# YOUR INSTRUCTIONS
Starting at the first line of the entries below, restate each line exactly until you reach the line with "1: (421, 20, 3.02)", and print that one too. Leave the pictures out and stop there.

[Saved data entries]

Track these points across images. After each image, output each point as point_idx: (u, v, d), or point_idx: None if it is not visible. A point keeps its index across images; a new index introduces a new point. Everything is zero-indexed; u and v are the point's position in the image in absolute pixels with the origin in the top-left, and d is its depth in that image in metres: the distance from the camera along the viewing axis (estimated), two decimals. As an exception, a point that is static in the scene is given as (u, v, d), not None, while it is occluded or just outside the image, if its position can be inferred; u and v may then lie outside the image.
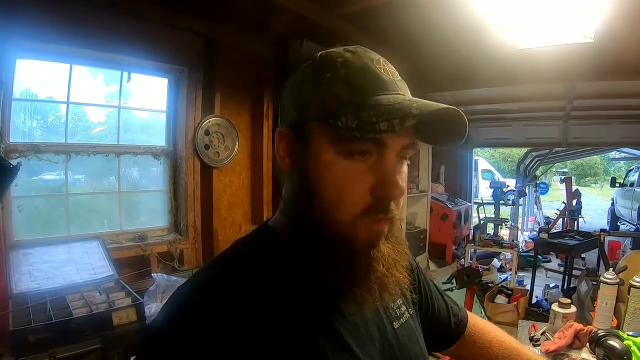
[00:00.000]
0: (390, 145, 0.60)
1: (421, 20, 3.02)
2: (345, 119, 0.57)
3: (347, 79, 0.60)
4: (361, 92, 0.59)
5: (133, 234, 2.60)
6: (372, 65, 0.61)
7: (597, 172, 25.87)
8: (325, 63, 0.63)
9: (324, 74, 0.61)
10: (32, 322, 1.53)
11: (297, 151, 0.64)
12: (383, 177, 0.59)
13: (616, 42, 2.71)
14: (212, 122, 2.85)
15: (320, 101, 0.60)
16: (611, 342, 1.54)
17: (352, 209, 0.59)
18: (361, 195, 0.59)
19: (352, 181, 0.59)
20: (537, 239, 5.15)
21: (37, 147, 2.18)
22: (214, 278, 0.63)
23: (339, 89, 0.59)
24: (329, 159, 0.60)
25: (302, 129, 0.62)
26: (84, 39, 2.21)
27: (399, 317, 0.75)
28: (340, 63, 0.61)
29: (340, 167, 0.59)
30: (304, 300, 0.62)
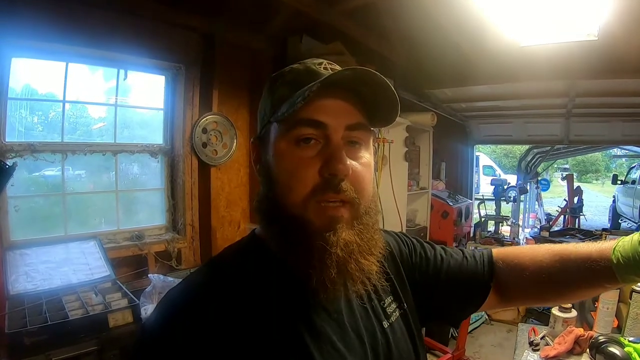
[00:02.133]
0: (332, 126, 0.64)
1: (421, 17, 3.00)
2: (282, 108, 0.65)
3: (290, 80, 0.69)
4: (298, 85, 0.65)
5: (130, 233, 2.58)
6: (314, 67, 0.69)
7: (598, 169, 25.84)
8: (276, 76, 0.72)
9: (275, 83, 0.71)
10: (27, 325, 1.53)
11: (262, 154, 0.72)
12: (328, 156, 0.63)
13: (619, 40, 2.67)
14: (209, 120, 2.82)
15: (271, 105, 0.69)
16: (612, 349, 1.53)
17: (301, 190, 0.63)
18: (310, 176, 0.63)
19: (301, 165, 0.64)
20: (538, 237, 5.14)
21: (33, 147, 2.16)
22: (206, 282, 0.67)
23: (283, 90, 0.68)
24: (281, 149, 0.66)
25: (263, 135, 0.71)
26: (80, 37, 2.17)
27: (389, 316, 0.76)
28: (287, 72, 0.71)
29: (290, 155, 0.65)
30: (290, 302, 0.64)
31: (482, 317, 4.35)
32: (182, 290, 0.67)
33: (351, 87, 0.66)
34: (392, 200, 3.99)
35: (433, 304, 0.85)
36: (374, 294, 0.74)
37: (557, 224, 7.39)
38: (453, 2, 2.52)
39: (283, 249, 0.65)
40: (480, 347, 3.90)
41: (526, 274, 0.80)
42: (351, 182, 0.64)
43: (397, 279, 0.82)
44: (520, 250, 0.87)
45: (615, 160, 20.05)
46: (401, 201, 4.12)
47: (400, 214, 4.08)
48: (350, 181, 0.64)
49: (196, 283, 0.68)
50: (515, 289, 0.84)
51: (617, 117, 5.29)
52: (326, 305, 0.66)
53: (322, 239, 0.62)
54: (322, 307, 0.66)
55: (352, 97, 0.66)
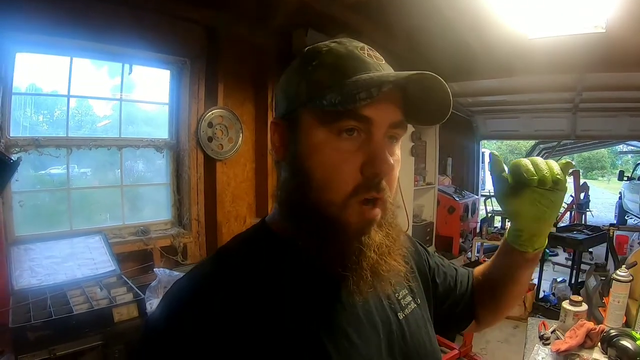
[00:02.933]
0: (377, 122, 0.60)
1: (427, 9, 2.96)
2: (329, 97, 0.59)
3: (331, 63, 0.63)
4: (344, 73, 0.61)
5: (136, 228, 2.57)
6: (356, 51, 0.64)
7: (604, 165, 25.74)
8: (311, 53, 0.66)
9: (310, 62, 0.64)
10: (32, 319, 1.52)
11: (289, 138, 0.66)
12: (372, 153, 0.60)
13: (627, 32, 2.63)
14: (215, 114, 2.80)
15: (306, 87, 0.63)
16: (624, 343, 1.51)
17: (342, 188, 0.60)
18: (351, 174, 0.60)
19: (341, 160, 0.60)
20: (544, 232, 5.08)
21: (37, 142, 2.15)
22: (213, 272, 0.64)
23: (323, 73, 0.62)
24: (318, 140, 0.61)
25: (292, 117, 0.65)
26: (84, 31, 2.17)
27: (404, 308, 0.74)
28: (325, 51, 0.65)
29: (329, 147, 0.60)
30: (304, 292, 0.62)
31: (488, 313, 4.31)
32: (189, 281, 0.64)
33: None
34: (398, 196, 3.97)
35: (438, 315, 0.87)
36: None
37: (563, 221, 7.34)
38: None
39: (315, 249, 0.62)
40: (487, 343, 3.88)
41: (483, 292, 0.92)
42: (388, 179, 0.62)
43: (412, 276, 0.81)
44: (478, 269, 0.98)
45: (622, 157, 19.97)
46: (407, 196, 4.11)
47: (407, 210, 4.06)
48: (387, 178, 0.62)
49: (203, 274, 0.65)
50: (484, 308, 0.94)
51: (624, 111, 5.25)
52: (342, 296, 0.64)
53: (359, 240, 0.61)
54: (336, 298, 0.64)
55: (398, 92, 0.63)
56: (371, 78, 0.58)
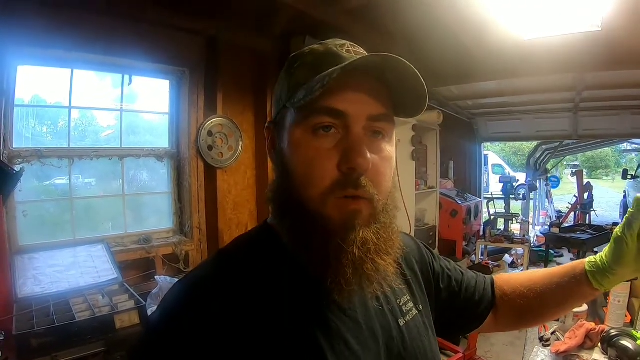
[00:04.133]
0: (353, 115, 0.60)
1: (424, 13, 2.97)
2: (299, 94, 0.60)
3: (309, 62, 0.64)
4: (317, 69, 0.61)
5: (138, 237, 2.60)
6: (335, 49, 0.65)
7: (608, 165, 25.60)
8: (295, 56, 0.68)
9: (293, 65, 0.67)
10: (35, 326, 1.54)
11: (277, 140, 0.68)
12: (348, 147, 0.59)
13: (624, 30, 2.64)
14: (215, 123, 2.83)
15: (287, 88, 0.65)
16: (624, 343, 1.50)
17: (320, 184, 0.60)
18: (328, 170, 0.59)
19: (318, 156, 0.60)
20: (548, 233, 5.08)
21: (40, 153, 2.18)
22: (213, 275, 0.63)
23: (302, 73, 0.63)
24: (296, 137, 0.62)
25: (278, 119, 0.67)
26: (84, 43, 2.21)
27: (405, 314, 0.73)
28: (307, 53, 0.67)
29: (306, 145, 0.61)
30: (302, 297, 0.61)
31: (493, 316, 4.29)
32: (189, 282, 0.64)
33: (376, 74, 0.62)
34: (400, 200, 3.96)
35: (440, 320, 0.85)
36: (390, 291, 0.71)
37: (567, 221, 7.30)
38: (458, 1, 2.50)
39: (296, 245, 0.62)
40: (491, 346, 3.86)
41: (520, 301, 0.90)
42: (370, 177, 0.60)
43: (414, 280, 0.81)
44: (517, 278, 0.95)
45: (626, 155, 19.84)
46: (409, 200, 4.11)
47: (409, 214, 4.06)
48: (369, 176, 0.60)
49: (203, 275, 0.65)
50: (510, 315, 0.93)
51: (625, 109, 5.24)
52: (340, 302, 0.63)
53: (340, 236, 0.59)
54: (335, 304, 0.63)
55: (376, 83, 0.62)
56: (331, 69, 0.58)
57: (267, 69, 3.10)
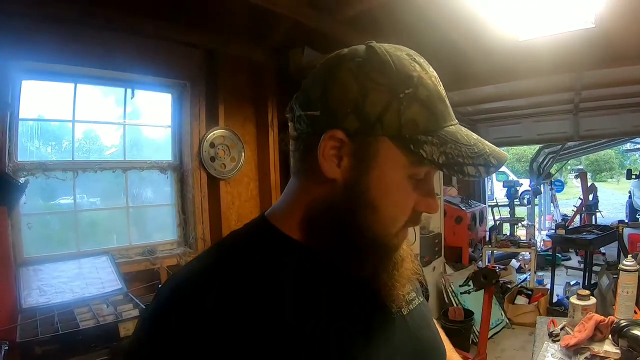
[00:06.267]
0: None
1: (421, 22, 3.01)
2: (429, 150, 0.58)
3: (427, 103, 0.59)
4: (437, 120, 0.60)
5: (142, 248, 2.60)
6: (439, 87, 0.62)
7: (612, 167, 25.53)
8: (400, 74, 0.59)
9: (402, 88, 0.58)
10: (39, 334, 1.54)
11: (351, 160, 0.60)
12: (427, 195, 0.64)
13: (618, 26, 2.66)
14: (216, 134, 2.86)
15: (399, 119, 0.58)
16: (635, 332, 1.48)
17: (399, 223, 0.64)
18: (408, 210, 0.63)
19: (407, 198, 0.63)
20: (554, 235, 5.04)
21: (44, 165, 2.21)
22: (209, 269, 0.61)
23: (418, 112, 0.58)
24: (396, 179, 0.61)
25: (367, 141, 0.59)
26: (86, 58, 2.26)
27: (409, 303, 0.73)
28: (417, 79, 0.59)
29: (401, 189, 0.61)
30: (308, 287, 0.60)
31: (502, 321, 4.25)
32: (184, 277, 0.61)
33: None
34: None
35: None
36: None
37: (573, 223, 7.26)
38: (451, 4, 2.54)
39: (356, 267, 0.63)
40: (502, 352, 3.80)
41: None
42: None
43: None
44: None
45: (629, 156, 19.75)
46: (413, 208, 4.10)
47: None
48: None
49: (199, 268, 0.62)
50: None
51: (625, 108, 5.25)
52: (346, 294, 0.63)
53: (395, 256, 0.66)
54: (344, 294, 0.62)
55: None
56: (472, 148, 0.61)
57: (267, 80, 3.14)
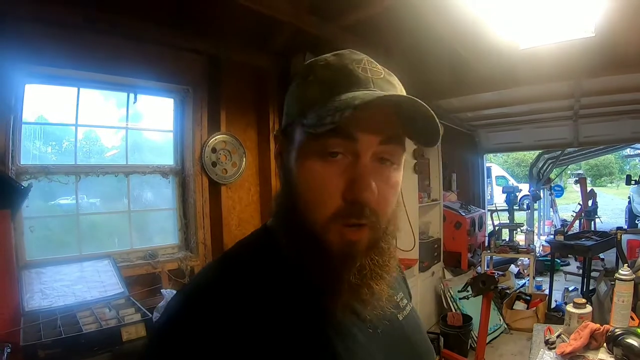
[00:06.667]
0: (364, 142, 0.59)
1: (421, 28, 3.04)
2: (310, 117, 0.58)
3: (322, 79, 0.62)
4: (331, 91, 0.59)
5: (144, 252, 2.62)
6: (351, 65, 0.62)
7: (612, 172, 25.59)
8: (309, 67, 0.65)
9: (307, 77, 0.63)
10: (42, 338, 1.56)
11: (284, 152, 0.66)
12: (354, 179, 0.58)
13: (617, 35, 2.69)
14: (218, 140, 2.88)
15: (298, 102, 0.63)
16: (629, 341, 1.51)
17: (324, 211, 0.59)
18: (333, 198, 0.58)
19: (323, 183, 0.59)
20: (553, 241, 5.06)
21: (47, 169, 2.23)
22: (215, 280, 0.63)
23: (314, 89, 0.61)
24: (304, 159, 0.60)
25: (288, 131, 0.65)
26: (90, 63, 2.28)
27: (403, 309, 0.76)
28: (321, 65, 0.63)
29: (315, 169, 0.59)
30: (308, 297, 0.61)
31: (501, 327, 4.26)
32: (192, 288, 0.65)
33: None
34: (403, 213, 3.98)
35: None
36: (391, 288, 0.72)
37: (572, 229, 7.27)
38: (452, 12, 2.56)
39: (296, 260, 0.62)
40: (500, 357, 3.81)
41: None
42: (374, 205, 0.59)
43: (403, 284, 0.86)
44: None
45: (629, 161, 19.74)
46: (413, 214, 4.12)
47: (413, 227, 4.06)
48: (373, 205, 0.59)
49: (206, 281, 0.65)
50: None
51: (624, 114, 5.28)
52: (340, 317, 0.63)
53: (339, 262, 0.59)
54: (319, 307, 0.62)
55: (389, 111, 0.60)
56: (346, 100, 0.56)
57: (269, 86, 3.16)
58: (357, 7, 2.74)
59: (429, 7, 2.64)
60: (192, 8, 2.66)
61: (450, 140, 5.52)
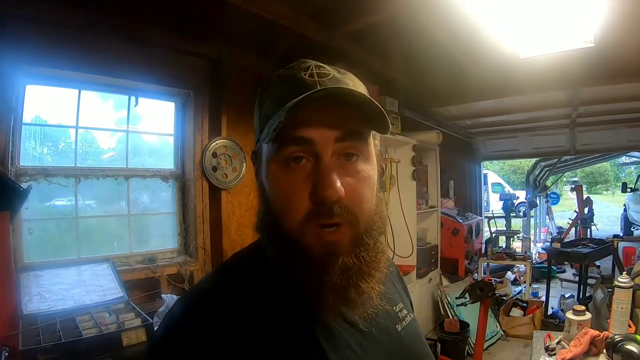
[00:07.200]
0: (319, 142, 0.59)
1: (422, 36, 3.06)
2: (264, 131, 0.61)
3: (274, 93, 0.64)
4: (281, 103, 0.59)
5: (143, 256, 2.60)
6: (299, 74, 0.63)
7: (608, 179, 25.78)
8: (265, 85, 0.68)
9: (262, 95, 0.67)
10: (41, 342, 1.54)
11: (258, 170, 0.69)
12: (317, 179, 0.59)
13: (616, 45, 2.72)
14: (219, 144, 2.88)
15: (259, 121, 0.66)
16: (629, 347, 1.52)
17: (295, 216, 0.60)
18: (301, 202, 0.59)
19: (291, 189, 0.60)
20: (550, 249, 5.08)
21: (47, 171, 2.22)
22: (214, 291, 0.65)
23: (269, 105, 0.64)
24: (271, 170, 0.63)
25: (257, 148, 0.68)
26: (91, 65, 2.27)
27: (402, 320, 0.76)
28: (273, 82, 0.66)
29: (281, 177, 0.61)
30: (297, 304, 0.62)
31: (497, 333, 4.26)
32: (191, 299, 0.68)
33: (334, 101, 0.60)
34: (401, 220, 3.99)
35: None
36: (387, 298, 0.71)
37: (568, 236, 7.30)
38: (453, 20, 2.59)
39: (283, 270, 0.63)
40: (498, 364, 3.82)
41: None
42: (347, 201, 0.59)
43: (404, 293, 0.86)
44: None
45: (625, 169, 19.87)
46: (411, 220, 4.13)
47: (411, 233, 4.08)
48: (345, 201, 0.59)
49: (204, 292, 0.68)
50: None
51: (621, 123, 5.34)
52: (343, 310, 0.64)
53: (321, 265, 0.59)
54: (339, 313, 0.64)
55: (340, 106, 0.60)
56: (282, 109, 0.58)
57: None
58: (360, 15, 2.76)
59: (430, 15, 2.67)
60: (194, 12, 2.66)
61: (448, 148, 5.54)
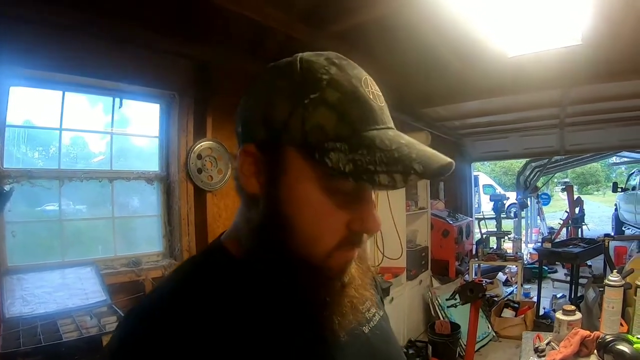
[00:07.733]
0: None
1: (410, 36, 3.06)
2: (335, 157, 0.51)
3: (337, 106, 0.53)
4: (352, 125, 0.53)
5: (127, 260, 2.56)
6: (361, 89, 0.55)
7: (598, 180, 26.11)
8: (307, 78, 0.55)
9: (308, 92, 0.54)
10: (21, 346, 1.51)
11: (266, 175, 0.57)
12: (362, 212, 0.57)
13: (604, 44, 2.74)
14: (204, 146, 2.84)
15: (303, 124, 0.53)
16: (620, 347, 1.50)
17: (328, 242, 0.56)
18: (338, 229, 0.56)
19: (330, 216, 0.55)
20: (541, 249, 5.11)
21: (30, 173, 2.17)
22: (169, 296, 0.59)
23: (326, 116, 0.53)
24: (308, 192, 0.55)
25: (275, 152, 0.56)
26: (75, 66, 2.23)
27: (369, 320, 0.72)
28: (327, 82, 0.54)
29: (320, 202, 0.55)
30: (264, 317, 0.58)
31: (489, 334, 4.26)
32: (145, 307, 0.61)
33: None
34: (390, 222, 3.98)
35: None
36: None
37: (560, 236, 7.36)
38: (441, 20, 2.59)
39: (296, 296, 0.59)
40: (489, 365, 3.81)
41: None
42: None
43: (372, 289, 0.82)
44: None
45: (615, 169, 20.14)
46: (400, 222, 4.12)
47: (400, 235, 4.06)
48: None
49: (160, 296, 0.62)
50: None
51: (611, 122, 5.38)
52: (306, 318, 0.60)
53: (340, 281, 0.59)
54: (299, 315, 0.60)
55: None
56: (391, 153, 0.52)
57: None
58: (347, 14, 2.74)
59: (417, 14, 2.66)
60: (181, 13, 2.62)
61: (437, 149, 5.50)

# FINISHED EXERCISE
Track these points across images. After each image, output each point as point_idx: (u, v, d), or point_idx: None if it is not visible. A point keeps its index across images; a new index introduces a new point. Everything is zero-indexed; u and v are the point's position in the image in absolute pixels with the origin in the top-left, and d is its depth in that image in metres: the distance from the camera along the viewing axis (estimated), two decimals. As an exception, a point that is static in the scene is given as (u, v, d), not None, while it is occluded or just outside the image, if its position can be inferred; u and v may then lie outside the image.
[00:00.000]
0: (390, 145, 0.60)
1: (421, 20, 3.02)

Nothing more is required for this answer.